Drilling operations on Abana were completed in January 1999. During the 10-month program, nine horizontal and two deviated water-injection wells were drilled, logged, completed and tested. Of the over 86,000 ft drilled on these wells, in excess of 23,200 ft was drilled horizontally. A tight true vertical depth (TVD) window of +/- 2 ft was held for most of the length of the laterals.
Of the nine pilot holes drilled, five were from the Abana East cluster and four from Abana West. Of the five drilled on Abana East, two pilots targeted an area to the northeast of the structure for the placement of a horizontal well, one combined a test for the presence of a gas cap at the structural high, and two targeted heel locations for the production laterals. Identifying the GOC at Abana East was necessary in order to optimize the position of the production lateral in the oil leg with respect to the GOC.
The pilot hole drilling from the Abana West cluster located a tighter structure with a thicker oil column than anticipated. It also defined a saddle between the two structural highs tested by the exploration wells. Based on these results, we concluded that we could drain the Abana West structure with one less horizontal well.
Two of the pilot holes, one from each cluster, were deepened to test exploration potential in deeper dip closed structures. Total footage drilled for the pilot holes and exploration tails was over 47,000 ft.
The total footage drilled during the 10-month drilling campaign on the Abana Field development was in excess of 134,000 ft and included three rig moves. Average daily footage drilled on Abana East was 438 ft per day, and 689 ft per day on Abana West. During this operation, no fishing jobs for tools or stuck pipe occurred.
Sand prediction tests were performed by IKU of Trondheim and Imperial College London on selected full-bore preserved core samples from the Abana East pilot hole. Analysis of the results indicated that sanding was not predicted until drawdowns in excess of 25 psi were encountered. Based on this analysis, the decision was made not to run sand screens in the completion strings of the horizontal wells.
If the analysis of the core for sanding potential proves to be unrepresentative of typical field conditions, then the use of 7-in. predrilled liners will allow for the retroactive installation of sand control screens. Gravel pack completions were installed in the water injection wells.
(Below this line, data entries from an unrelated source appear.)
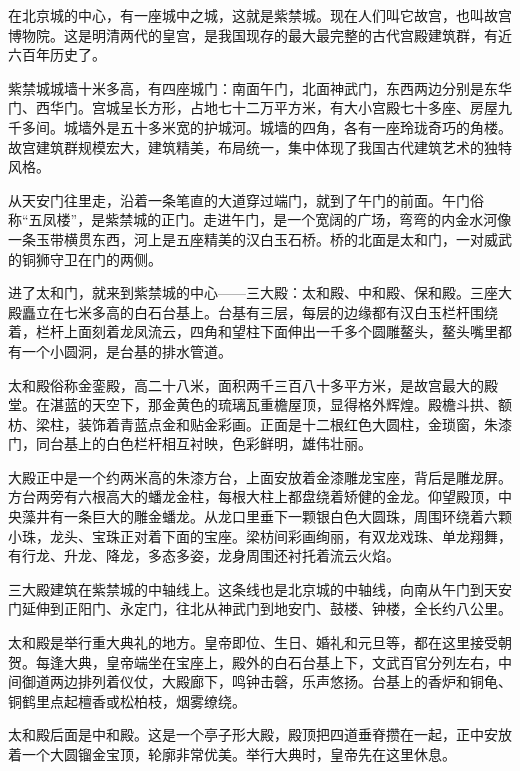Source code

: \documentclass[12pt,UTF-8,openany]{ctexbook}
\begin{document}
\begin{large}
    
    在北京城的中心，有一座城中之城，这就是紫禁城。现在人们叫它故宫，也叫故宫博物院。这是明清两代的皇宫，是我国现存的最大最完整的古代宫殿建筑群，有近六百年历史了。
    
    紫禁城城墙十米多高，有四座城门：南面午门，北面神武门，东西两边分别是东华门、西华门。宫城呈长方形，占地七十二万平方米，有大小宫殿七十多座、房屋九千多间。城墙外是五十多米宽的护城河。城墙的四角，各有一座玲珑奇巧的角楼。故宫建筑群规模宏大，建筑精美，布局统一，集中体现了我国古代建筑艺术的独特风格。
    
    从天安门往里走，沿着一条笔直的大道穿过端门，就到了午门的前面。午门俗称“五凤楼”，是紫禁城的正门。走进午门，是一个宽阔的广场，弯弯的内金水河像一条玉带横贯东西，河上是五座精美的汉白玉石桥。桥的北面是太和门，一对威武的铜狮守卫在门的两侧。
    
    进了太和门，就来到紫禁城的中心——三大殿：太和殿、中和殿、保和殿。三座大殿矗立在七米多高的白石台基上。台基有三层，每层的边缘都有汉白玉栏杆围绕着，栏杆上面刻着龙凤流云，四角和望柱下面伸出一千多个圆雕鳌头，鳌头嘴里都有一个小圆洞，是台基的排水管道。
    
    太和殿俗称金銮殿，高二十八米，面积两千三百八十多平方米，是故宫最大的殿堂。在湛蓝的天空下，那金黄色的琉璃瓦重檐屋顶，显得格外辉煌。殿檐斗拱、额枋、梁柱，装饰着青蓝点金和贴金彩画。正面是十二根红色大圆柱，金琐窗，朱漆门，同台基上的白色栏杆相互衬映，色彩鲜明，雄伟壮丽。
    
    大殿正中是一个约两米高的朱漆方台，上面安放着金漆雕龙宝座，背后是雕龙屏。方台两旁有六根高大的蟠龙金柱，每根大柱上都盘绕着矫健的金龙。仰望殿顶，中央藻井有一条巨大的雕金蟠龙。从龙口里垂下一颗银白色大圆珠，周围环绕着六颗小珠，龙头、宝珠正对着下面的宝座。梁枋间彩画绚丽，有双龙戏珠、单龙翔舞，有行龙、升龙、降龙，多态多姿，龙身周围还衬托着流云火焰。
    
    三大殿建筑在紫禁城的中轴线上。这条线也是北京城的中轴线，向南从午门到天安门延伸到正阳门、永定门，往北从神武门到地安门、鼓楼、钟楼，全长约八公里。
    
    太和殿是举行重大典礼的地方。皇帝即位、生日、婚礼和元旦等，都在这里接受朝贺。每逢大典，皇帝端坐在宝座上，殿外的白石台基上下，文武百官分列左右，中间御道两边排列着仪仗，大殿廊下，鸣钟击磬，乐声悠扬。台基上的香炉和铜龟、铜鹤里点起檀香或松柏枝，烟雾缭绕。
    
    太和殿后面是中和殿。这是一个亭子形大殿，殿顶把四道垂脊攒在一起，正中安放着一个大圆镏金宝顶，轮廓非常优美。举行大典时，皇帝先在这里休息。
    

\end{large}
\end{document}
The wells are now in the early stages of production and the reservoir performance is being monitored via the six SRO gauges installed in the completion strings. The data from these gauges have indicated that while there is good evidence of aquifer support there is also a clear need for the additional pressure support provided by the water injection wells. Production is currently in the range of 30,000 b/d of oil with individual well drawdowns of 3-5 psi.
The author would like to thank Chief O.B. Lulu-Briggs, Chairman of Moni Pulo Ltd, for permission to publish and for key contributions, and recognize the major contribution of Petroleum Professionals International and the crew of Noble Drilling's jackup Don Walker.